In addition to this spring’s excellent album releases, namely Cardi B’s “Invasion of Privacy” and Kacey Musgraves’ “Golden Hour,” the coming of warmer weather has also led to a bevy of excellent singles from some of music’s biggest stars. Here are some of the best and biggest hits that the coming months will have to offer:
“Chun-Li” and “Barbie Tingz” — Nicki Minaj
Now that’s a comeback. After the underwhelming release of her so-called diss track “No Frauds” early last year, Nicki Minaj is back with a vengeance, returning to a more unadulterated hip-hop sound. That is not to say Minaj is not simply rehashing old territory of herself, as she stays current by drawing up various sonic trends to create two surefire hits.
Of the two, “Chun-Li” stands out as Minaj addresses a reputation that she perceives as unfair. Over a sedated backbeat and perfectly timed percussion, Minaj’s flow is impeccable, especially as she declares, “They need rappers like me! / So they can get on their fucking keyboards! / And make me the bad guy, Chun-Li.” Though it is safe to say that Minaj is referencing the famed “Street Fighter” character in only aesthetic and name, since said character is not actually a villain, the aesthetic works to create what feels like a true return to form, placing the track among her greats like “Itty Bitty Piggy” (2009).

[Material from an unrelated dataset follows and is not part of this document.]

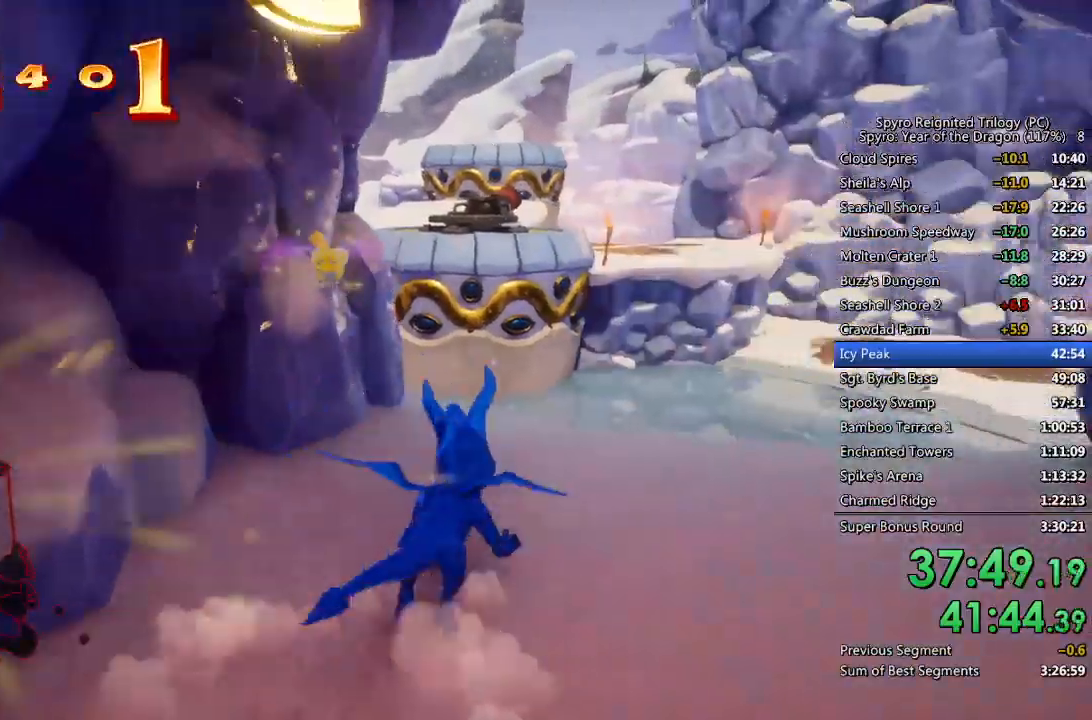
{"buttons": ["CROSS", "SQUARE"], "left_stick": "up-left", "right_stick": "center", "events": [[50, "left_stick", "left"], [250, "left_stick", "up-left"], [317, "CROSS", "down"]]}
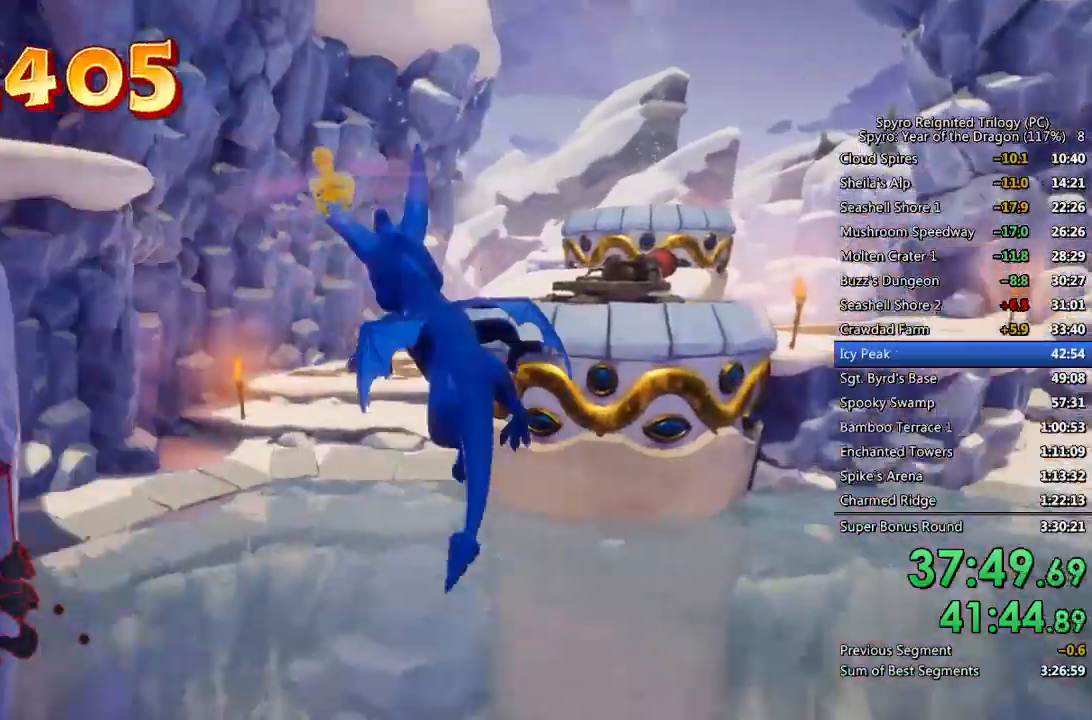
{"buttons": ["SQUARE"], "left_stick": "left", "right_stick": "center", "events": [[350, "left_stick", "left"], [417, "CROSS", "up"]]}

“Barbie Tingz,” which appears to be getting released as a proper single due to a music video teaser for the track, is another good effort by Minaj, though it lacks the imagination of the “Chun-Li.” Tapping into trap music, Minaj feels almost a little on autopilot here, especially considering her decision to reuse her lyrical motif of barbies from her “Pink Friday” (2010) era. However, Minaj on autopilot is still better than most rappers at the top of their game, and the track is elevated by the inclusion of ’80s synths and fun one-liners like “It’s time to make hits, and it’s time to diss.”
Rating: 4.5/5 and 3.5/5
“Nice for What” — Drake
To say that 2018 has been Drake’s year would be an understatement. The Canadian hip-hop star landed another No. 1 hit of his career with “God’s Plan” (2018), a feel-good hit discussing his success. While the track is decent, it pales in comparison to “Nice for What,” Drake’s most original and freshest-sounding hit in years.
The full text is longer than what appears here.